[LISTED ENTRIES]

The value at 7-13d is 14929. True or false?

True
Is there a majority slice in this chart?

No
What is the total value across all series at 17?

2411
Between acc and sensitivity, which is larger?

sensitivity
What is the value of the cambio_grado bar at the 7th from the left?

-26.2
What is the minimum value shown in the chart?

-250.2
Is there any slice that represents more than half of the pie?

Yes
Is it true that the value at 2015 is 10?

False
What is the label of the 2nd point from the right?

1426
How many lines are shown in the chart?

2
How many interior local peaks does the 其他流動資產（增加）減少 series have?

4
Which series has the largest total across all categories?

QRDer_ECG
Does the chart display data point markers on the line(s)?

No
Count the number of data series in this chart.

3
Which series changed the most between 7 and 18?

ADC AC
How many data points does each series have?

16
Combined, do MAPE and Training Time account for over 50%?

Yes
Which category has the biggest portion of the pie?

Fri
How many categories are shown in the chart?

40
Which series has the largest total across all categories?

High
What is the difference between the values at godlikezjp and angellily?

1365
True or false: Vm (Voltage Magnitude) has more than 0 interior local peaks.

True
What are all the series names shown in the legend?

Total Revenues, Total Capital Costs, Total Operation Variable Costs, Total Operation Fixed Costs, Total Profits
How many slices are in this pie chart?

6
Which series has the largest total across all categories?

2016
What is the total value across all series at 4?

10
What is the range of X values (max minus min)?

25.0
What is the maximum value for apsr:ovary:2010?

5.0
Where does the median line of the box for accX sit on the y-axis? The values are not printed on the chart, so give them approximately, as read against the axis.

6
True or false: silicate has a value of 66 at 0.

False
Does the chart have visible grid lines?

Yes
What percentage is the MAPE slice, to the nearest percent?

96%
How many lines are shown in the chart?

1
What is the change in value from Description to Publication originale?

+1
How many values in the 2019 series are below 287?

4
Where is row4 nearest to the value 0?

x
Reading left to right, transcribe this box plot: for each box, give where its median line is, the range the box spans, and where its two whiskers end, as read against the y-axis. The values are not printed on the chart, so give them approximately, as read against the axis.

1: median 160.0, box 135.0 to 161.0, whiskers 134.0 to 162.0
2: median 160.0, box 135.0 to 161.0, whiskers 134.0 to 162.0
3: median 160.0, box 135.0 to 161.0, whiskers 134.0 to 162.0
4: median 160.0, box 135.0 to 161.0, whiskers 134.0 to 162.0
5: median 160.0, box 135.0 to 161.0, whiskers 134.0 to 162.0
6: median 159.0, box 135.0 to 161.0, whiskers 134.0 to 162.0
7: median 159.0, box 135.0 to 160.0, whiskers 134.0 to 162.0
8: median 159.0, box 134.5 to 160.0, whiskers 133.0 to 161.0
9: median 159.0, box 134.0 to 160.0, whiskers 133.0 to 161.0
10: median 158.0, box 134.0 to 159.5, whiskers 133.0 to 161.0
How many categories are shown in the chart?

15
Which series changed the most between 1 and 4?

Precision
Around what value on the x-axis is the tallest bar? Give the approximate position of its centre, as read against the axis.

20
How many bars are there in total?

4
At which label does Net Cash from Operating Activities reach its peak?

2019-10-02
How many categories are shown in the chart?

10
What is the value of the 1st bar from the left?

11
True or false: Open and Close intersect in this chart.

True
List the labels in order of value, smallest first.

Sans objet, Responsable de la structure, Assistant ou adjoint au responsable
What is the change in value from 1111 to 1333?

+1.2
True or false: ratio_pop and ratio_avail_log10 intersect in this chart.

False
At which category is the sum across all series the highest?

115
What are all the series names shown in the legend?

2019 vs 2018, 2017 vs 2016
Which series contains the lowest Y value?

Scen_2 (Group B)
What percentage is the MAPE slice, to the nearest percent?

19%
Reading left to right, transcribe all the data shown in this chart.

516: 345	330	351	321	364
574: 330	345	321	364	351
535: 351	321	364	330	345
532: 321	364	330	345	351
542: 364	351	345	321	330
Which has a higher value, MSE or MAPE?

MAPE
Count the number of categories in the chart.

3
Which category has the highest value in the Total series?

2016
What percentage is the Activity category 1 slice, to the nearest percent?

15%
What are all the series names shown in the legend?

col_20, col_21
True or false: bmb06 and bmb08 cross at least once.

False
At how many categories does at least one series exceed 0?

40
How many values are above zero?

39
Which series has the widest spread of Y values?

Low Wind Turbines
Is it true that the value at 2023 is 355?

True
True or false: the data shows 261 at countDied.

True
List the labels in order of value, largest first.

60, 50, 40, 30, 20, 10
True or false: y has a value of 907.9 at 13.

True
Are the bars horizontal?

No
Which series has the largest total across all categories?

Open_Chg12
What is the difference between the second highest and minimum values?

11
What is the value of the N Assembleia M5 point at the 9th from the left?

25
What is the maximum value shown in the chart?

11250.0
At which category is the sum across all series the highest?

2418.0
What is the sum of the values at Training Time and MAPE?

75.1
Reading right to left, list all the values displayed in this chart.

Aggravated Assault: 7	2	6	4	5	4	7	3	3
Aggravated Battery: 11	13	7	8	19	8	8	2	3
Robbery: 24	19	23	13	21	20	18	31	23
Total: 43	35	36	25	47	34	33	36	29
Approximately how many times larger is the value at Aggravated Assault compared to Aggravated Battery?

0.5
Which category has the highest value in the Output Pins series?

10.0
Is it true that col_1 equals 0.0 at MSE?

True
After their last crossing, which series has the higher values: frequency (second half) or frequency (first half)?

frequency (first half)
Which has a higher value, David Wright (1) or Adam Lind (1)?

[/LISTED ENTRIES]

• EXERCISE OBJECTIVE:
Reproduce the entire listing above word for word, keeping every line in its original order.

• ANSWER SECTION:
The value at 7-13d is 14929. True or false?

True
Is there a majority slice in this chart?

No
What is the total value across all series at 17?

2411
Between acc and sensitivity, which is larger?

sensitivity
What is the value of the cambio_grado bar at the 7th from the left?

-26.2
What is the minimum value shown in the chart?

-250.2
Is there any slice that represents more than half of the pie?

Yes
Is it true that the value at 2015 is 10?

False
What is the label of the 2nd point from the right?

1426
How many lines are shown in the chart?

2
How many interior local peaks does the 其他流動資產（增加）減少 series have?

4
Which series has the largest total across all categories?

QRDer_ECG
Does the chart display data point markers on the line(s)?

No
Count the number of data series in this chart.

3
Which series changed the most between 7 and 18?

ADC AC
How many data points does each series have?

16
Combined, do MAPE and Training Time account for over 50%?

Yes
Which category has the biggest portion of the pie?

Fri
How many categories are shown in the chart?

40
Which series has the largest total across all categories?

High
What is the difference between the values at godlikezjp and angellily?

1365
True or false: Vm (Voltage Magnitude) has more than 0 interior local peaks.

True
What are all the series names shown in the legend?

Total Revenues, Total Capital Costs, Total Operation Variable Costs, Total Operation Fixed Costs, Total Profits
How many slices are in this pie chart?

6
Which series has the largest total across all categories?

2016
What is the total value across all series at 4?

10
What is the range of X values (max minus min)?

25.0
What is the maximum value for apsr:ovary:2010?

5.0
Where does the median line of the box for accX sit on the y-axis? The values are not printed on the chart, so give them approximately, as read against the axis.

6
True or false: silicate has a value of 66 at 0.

False
Does the chart have visible grid lines?

Yes
What percentage is the MAPE slice, to the nearest percent?

96%
How many lines are shown in the chart?

1
What is the change in value from Description to Publication originale?

+1
How many values in the 2019 series are below 287?

4
Where is row4 nearest to the value 0?

x
Reading left to right, transcribe this box plot: for each box, give where its median line is, the range the box spans, and where its two whiskers end, as read against the y-axis. The values are not printed on the chart, so give them approximately, as read against the axis.

1: median 160.0, box 135.0 to 161.0, whiskers 134.0 to 162.0
2: median 160.0, box 135.0 to 161.0, whiskers 134.0 to 162.0
3: median 160.0, box 135.0 to 161.0, whiskers 134.0 to 162.0
4: median 160.0, box 135.0 to 161.0, whiskers 134.0 to 162.0
5: median 160.0, box 135.0 to 161.0, whiskers 134.0 to 162.0
6: median 159.0, box 135.0 to 161.0, whiskers 134.0 to 162.0
7: median 159.0, box 135.0 to 160.0, whiskers 134.0 to 162.0
8: median 159.0, box 134.5 to 160.0, whiskers 133.0 to 161.0
9: median 159.0, box 134.0 to 160.0, whiskers 133.0 to 161.0
10: median 158.0, box 134.0 to 159.5, whiskers 133.0 to 161.0
How many categories are shown in the chart?

15
Which series changed the most between 1 and 4?

Precision
Around what value on the x-axis is the tallest bar? Give the approximate position of its centre, as read against the axis.

20
How many bars are there in total?

4
At which label does Net Cash from Operating Activities reach its peak?

2019-10-02
How many categories are shown in the chart?

10
What is the value of the 1st bar from the left?

11
True or false: Open and Close intersect in this chart.

True
List the labels in order of value, smallest first.

Sans objet, Responsable de la structure, Assistant ou adjoint au responsable
What is the change in value from 1111 to 1333?

+1.2
True or false: ratio_pop and ratio_avail_log10 intersect in this chart.

False
At which category is the sum across all series the highest?

115
What are all the series names shown in the legend?

2019 vs 2018, 2017 vs 2016
Which series contains the lowest Y value?

Scen_2 (Group B)
What percentage is the MAPE slice, to the nearest percent?

19%
Reading left to right, transcribe all the data shown in this chart.

516: 345	330	351	321	364
574: 330	345	321	364	351
535: 351	321	364	330	345
532: 321	364	330	345	351
542: 364	351	345	321	330
Which has a higher value, MSE or MAPE?

MAPE
Count the number of categories in the chart.

3
Which category has the highest value in the Total series?

2016
What percentage is the Activity category 1 slice, to the nearest percent?

15%
What are all the series names shown in the legend?

col_20, col_21
True or false: bmb06 and bmb08 cross at least once.

False
At how many categories does at least one series exceed 0?

40
How many values are above zero?

39
Which series has the widest spread of Y values?

Low Wind Turbines
Is it true that the value at 2023 is 355?

True
True or false: the data shows 261 at countDied.

True
List the labels in order of value, largest first.

60, 50, 40, 30, 20, 10
True or false: y has a value of 907.9 at 13.

True
Are the bars horizontal?

No
Which series has the largest total across all categories?

Open_Chg12
What is the difference between the second highest and minimum values?

11
What is the value of the N Assembleia M5 point at the 9th from the left?

25
What is the maximum value shown in the chart?

11250.0
At which category is the sum across all series the highest?

2418.0
What is the sum of the values at Training Time and MAPE?

75.1
Reading right to left, list all the values displayed in this chart.

Aggravated Assault: 7	2	6	4	5	4	7	3	3
Aggravated Battery: 11	13	7	8	19	8	8	2	3
Robbery: 24	19	23	13	21	20	18	31	23
Total: 43	35	36	25	47	34	33	36	29
Approximately how many times larger is the value at Aggravated Assault compared to Aggravated Battery?

0.5
Which category has the highest value in the Output Pins series?

10.0
Is it true that col_1 equals 0.0 at MSE?

True
After their last crossing, which series has the higher values: frequency (second half) or frequency (first half)?

frequency (first half)
Which has a higher value, David Wright (1) or Adam Lind (1)?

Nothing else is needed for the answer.